-- Job item --
Among the entries, find the lines with the string "глютен" and report them.

Stored items:
Start of Block

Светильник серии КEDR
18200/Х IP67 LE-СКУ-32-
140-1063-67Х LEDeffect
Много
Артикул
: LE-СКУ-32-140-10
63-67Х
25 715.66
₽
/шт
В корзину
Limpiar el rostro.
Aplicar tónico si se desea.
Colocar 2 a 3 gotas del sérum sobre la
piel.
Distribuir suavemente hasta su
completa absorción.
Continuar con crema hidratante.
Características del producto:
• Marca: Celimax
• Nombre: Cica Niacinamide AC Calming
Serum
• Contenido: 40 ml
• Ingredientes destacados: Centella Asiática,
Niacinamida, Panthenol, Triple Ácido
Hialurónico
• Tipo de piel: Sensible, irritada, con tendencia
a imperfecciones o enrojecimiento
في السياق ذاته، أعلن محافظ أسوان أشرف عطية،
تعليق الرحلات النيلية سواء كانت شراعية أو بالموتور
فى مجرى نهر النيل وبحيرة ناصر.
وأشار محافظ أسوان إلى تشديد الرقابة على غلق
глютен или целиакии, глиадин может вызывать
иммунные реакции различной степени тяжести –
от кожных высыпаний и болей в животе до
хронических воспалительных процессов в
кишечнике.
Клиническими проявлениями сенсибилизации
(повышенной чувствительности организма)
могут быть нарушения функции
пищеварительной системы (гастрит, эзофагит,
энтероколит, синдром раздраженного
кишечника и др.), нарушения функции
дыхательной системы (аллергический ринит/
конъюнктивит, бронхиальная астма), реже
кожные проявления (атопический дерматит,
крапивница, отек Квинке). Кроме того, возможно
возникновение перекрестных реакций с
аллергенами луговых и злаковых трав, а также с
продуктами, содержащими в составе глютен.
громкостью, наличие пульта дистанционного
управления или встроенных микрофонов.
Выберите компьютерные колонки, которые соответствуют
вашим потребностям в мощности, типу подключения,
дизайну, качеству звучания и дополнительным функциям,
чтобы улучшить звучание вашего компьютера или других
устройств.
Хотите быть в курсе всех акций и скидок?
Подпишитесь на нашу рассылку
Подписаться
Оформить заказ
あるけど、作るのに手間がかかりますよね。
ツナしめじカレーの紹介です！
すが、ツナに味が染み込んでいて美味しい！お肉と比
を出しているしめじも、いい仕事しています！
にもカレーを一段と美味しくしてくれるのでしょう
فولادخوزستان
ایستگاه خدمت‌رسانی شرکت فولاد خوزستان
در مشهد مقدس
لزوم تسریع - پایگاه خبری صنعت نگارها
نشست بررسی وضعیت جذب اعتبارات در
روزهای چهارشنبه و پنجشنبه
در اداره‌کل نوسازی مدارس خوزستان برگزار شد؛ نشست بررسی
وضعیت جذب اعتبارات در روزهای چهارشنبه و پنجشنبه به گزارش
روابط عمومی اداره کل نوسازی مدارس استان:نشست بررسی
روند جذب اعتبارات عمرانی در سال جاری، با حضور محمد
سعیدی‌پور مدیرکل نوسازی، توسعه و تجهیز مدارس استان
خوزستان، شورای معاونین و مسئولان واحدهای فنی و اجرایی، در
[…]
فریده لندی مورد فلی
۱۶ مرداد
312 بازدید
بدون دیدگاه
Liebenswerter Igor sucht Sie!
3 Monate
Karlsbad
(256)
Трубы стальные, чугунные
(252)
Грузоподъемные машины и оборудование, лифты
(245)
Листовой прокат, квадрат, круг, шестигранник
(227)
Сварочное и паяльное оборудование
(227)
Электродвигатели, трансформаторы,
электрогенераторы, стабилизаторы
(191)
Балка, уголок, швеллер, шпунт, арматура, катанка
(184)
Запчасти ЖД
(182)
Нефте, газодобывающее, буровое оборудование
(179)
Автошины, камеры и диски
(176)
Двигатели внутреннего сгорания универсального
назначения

End of Block

-- Task solution --
глютен или целиакии, глиадин может вызывать
продуктами, содержащими в составе глютен.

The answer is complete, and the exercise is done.